EXERCISE OBJECTIVE – Condense the paragraph in the Anthony Crowell text that begins "Anthony Crowell (born August 25, 1970)" into a bulleted list of its main facts.

- Born: Anthony W. Crowell August 25, 1970 (age 56) Long Branch, New Jersey, U.S.
- Education: University of Pennsylvania (BA) American University (JD)
- Occupations: Dean and President of New York Law School; Former Counselor to Michael Bloomberg

= Anthony Crowell =

Anthony Crowell (born August 25, 1970) is the current Dean and President of New York Law School. He started in May 2012 after serving for more than 10 years as Counselor to New York City Mayor Michael Bloomberg. He has taught courses in state and local government law at New York Law School and Brooklyn Law School. He is a former board member of the New York City Economic Development Corporation and was the mayoral appointee to the New York City Conflicts of Interest Board between 2013 and 2021. He serves on the New York City Planning Commission, the executive committee of the Association of American Law Schools, the board of the Brooklyn Public Library, the board of Citizens Union Foundation, the board of the Commission on Independent Colleges and Universities in New York, is a member of, and is the chair of the Independent Review Committee that reviews appointments to New York's Commission on Ethics and Lobbying in Government.

LISTED ENTRIES –

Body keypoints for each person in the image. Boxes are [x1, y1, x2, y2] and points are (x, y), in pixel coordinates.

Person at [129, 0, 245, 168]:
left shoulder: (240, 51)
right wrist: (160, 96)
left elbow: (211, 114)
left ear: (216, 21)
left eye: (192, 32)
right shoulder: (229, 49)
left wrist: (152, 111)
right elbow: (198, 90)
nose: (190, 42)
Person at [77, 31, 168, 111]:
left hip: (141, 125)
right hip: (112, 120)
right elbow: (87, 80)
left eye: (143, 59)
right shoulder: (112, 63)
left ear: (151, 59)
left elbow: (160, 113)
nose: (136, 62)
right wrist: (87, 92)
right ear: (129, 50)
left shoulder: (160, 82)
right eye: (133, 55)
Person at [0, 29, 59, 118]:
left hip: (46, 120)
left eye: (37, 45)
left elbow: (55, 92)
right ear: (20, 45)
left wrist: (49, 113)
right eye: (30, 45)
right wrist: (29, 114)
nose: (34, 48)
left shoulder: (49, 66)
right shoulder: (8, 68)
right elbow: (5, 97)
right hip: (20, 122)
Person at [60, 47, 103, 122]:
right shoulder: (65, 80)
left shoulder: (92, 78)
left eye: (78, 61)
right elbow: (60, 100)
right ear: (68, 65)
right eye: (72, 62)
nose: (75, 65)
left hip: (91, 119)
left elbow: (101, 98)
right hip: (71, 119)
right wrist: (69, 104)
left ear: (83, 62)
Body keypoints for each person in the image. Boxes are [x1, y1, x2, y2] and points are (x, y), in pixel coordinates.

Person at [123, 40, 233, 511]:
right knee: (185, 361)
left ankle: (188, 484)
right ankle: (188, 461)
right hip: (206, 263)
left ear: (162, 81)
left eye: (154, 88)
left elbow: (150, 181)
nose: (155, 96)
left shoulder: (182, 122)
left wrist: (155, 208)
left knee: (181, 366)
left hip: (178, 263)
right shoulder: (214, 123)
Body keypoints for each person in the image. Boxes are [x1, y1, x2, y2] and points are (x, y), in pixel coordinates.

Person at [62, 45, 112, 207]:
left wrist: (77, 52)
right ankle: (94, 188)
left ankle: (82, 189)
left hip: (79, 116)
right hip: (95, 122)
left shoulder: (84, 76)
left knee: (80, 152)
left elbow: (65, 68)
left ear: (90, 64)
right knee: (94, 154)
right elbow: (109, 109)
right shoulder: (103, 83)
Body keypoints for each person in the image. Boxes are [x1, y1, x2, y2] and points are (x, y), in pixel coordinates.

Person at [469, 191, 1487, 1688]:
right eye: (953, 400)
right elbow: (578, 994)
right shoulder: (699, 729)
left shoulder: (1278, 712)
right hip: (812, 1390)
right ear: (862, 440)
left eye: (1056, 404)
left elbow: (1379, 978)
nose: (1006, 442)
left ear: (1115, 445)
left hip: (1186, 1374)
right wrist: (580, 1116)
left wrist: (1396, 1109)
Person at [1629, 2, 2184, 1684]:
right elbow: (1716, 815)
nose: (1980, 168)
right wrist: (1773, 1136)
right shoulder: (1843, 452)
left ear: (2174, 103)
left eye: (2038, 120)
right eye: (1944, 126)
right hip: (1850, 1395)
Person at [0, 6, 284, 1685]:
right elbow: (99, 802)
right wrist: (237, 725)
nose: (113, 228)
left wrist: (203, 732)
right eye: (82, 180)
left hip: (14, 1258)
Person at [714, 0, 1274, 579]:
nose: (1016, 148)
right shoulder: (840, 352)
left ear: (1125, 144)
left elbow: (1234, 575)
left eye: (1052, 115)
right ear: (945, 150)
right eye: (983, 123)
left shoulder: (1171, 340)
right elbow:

REPLY –
- Born August 25, 1970; current Dean and President of New York Law School since May 2012
- Previously served more than 10 years as Counselor to New York City Mayor Michael Bloomberg
- Has taught state and local government law at New York Law School and Brooklyn Law School
- Former board member of the New York City Economic Development Corporation
- Mayoral appointee to the New York City Conflicts of Interest Board, 2013–2021
- Serves on the New York City Planning Commission, the executive committee of the Association of American Law Schools, and the boards of the Brooklyn Public Library, Citizens Union Foundation, and the Commission on Independent Colleges and Universities in New York
- Chairs the Independent Review Committee that reviews appointments to New York's Commission on Ethics and Lobbying in Government